I think this is very significant, although Uniross Hybrios are even rarer here than Eneloops are. :sigh: I don't think I've ever seen them at all.

The Duracell might get reasonably common here eventually. Where are they made, and what capacity do they have?


----------



## Mr Happy (Mar 16, 2008)

*Re: Uniross Hybrios are Eneloops*

The label says "2100 mAh - Charging time: 7H-420 mA Made in China".

But I don't believe what the label says about the capacity. 

I haven't had the patience to run a full break-in cycle, but I did a long slow timed charge overnight and I'm going to discharge at 400 mA now to see what I get. I'll post the results tomorrow.


----------



## Ray_of_Light (Mar 16, 2008)

INFORMATION SHOWN >>
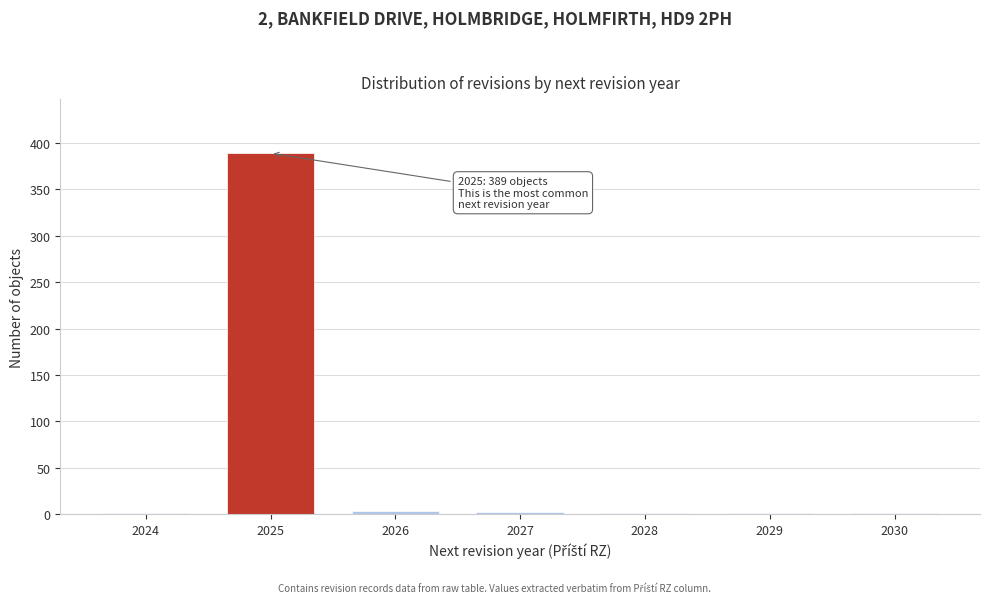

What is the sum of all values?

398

* * *

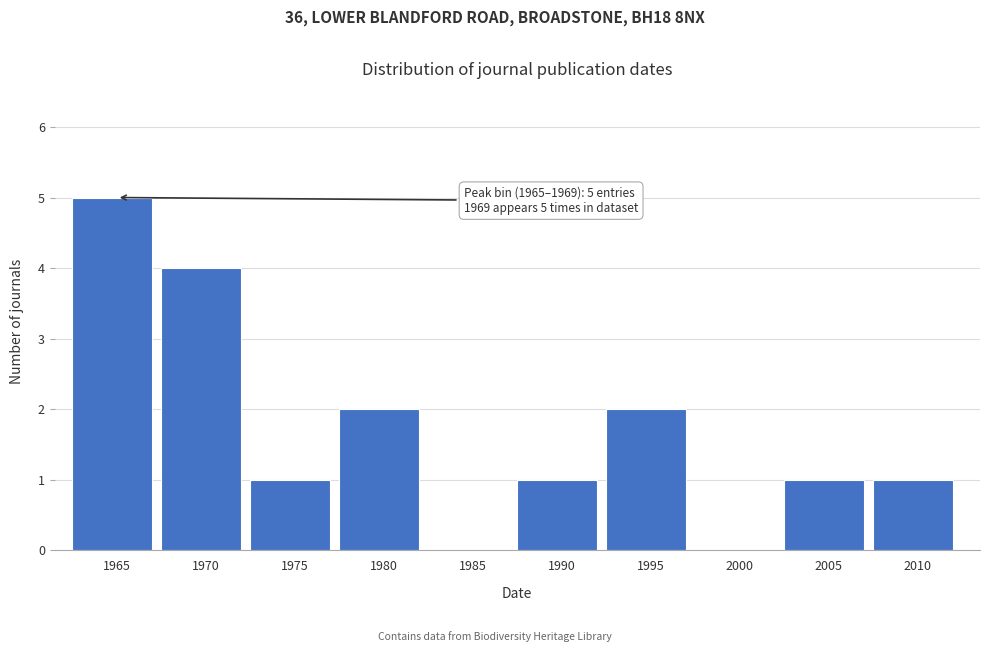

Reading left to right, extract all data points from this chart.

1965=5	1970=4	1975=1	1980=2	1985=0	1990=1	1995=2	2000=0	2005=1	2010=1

TASKS AND EXERCISES >>
a – How would you put this sentence from the battery forum thread into Spanish: "But I don't believe what the label says about the capacity."
b – Which battery names does the battery forum thread mention?
You won't need the records for anything here.

TASK-BY-TASK RESULTS >>
a – Pero no me creo lo que dice la etiqueta sobre la capacidad.

b – Uniross Hybrio, Eneloop, Duracell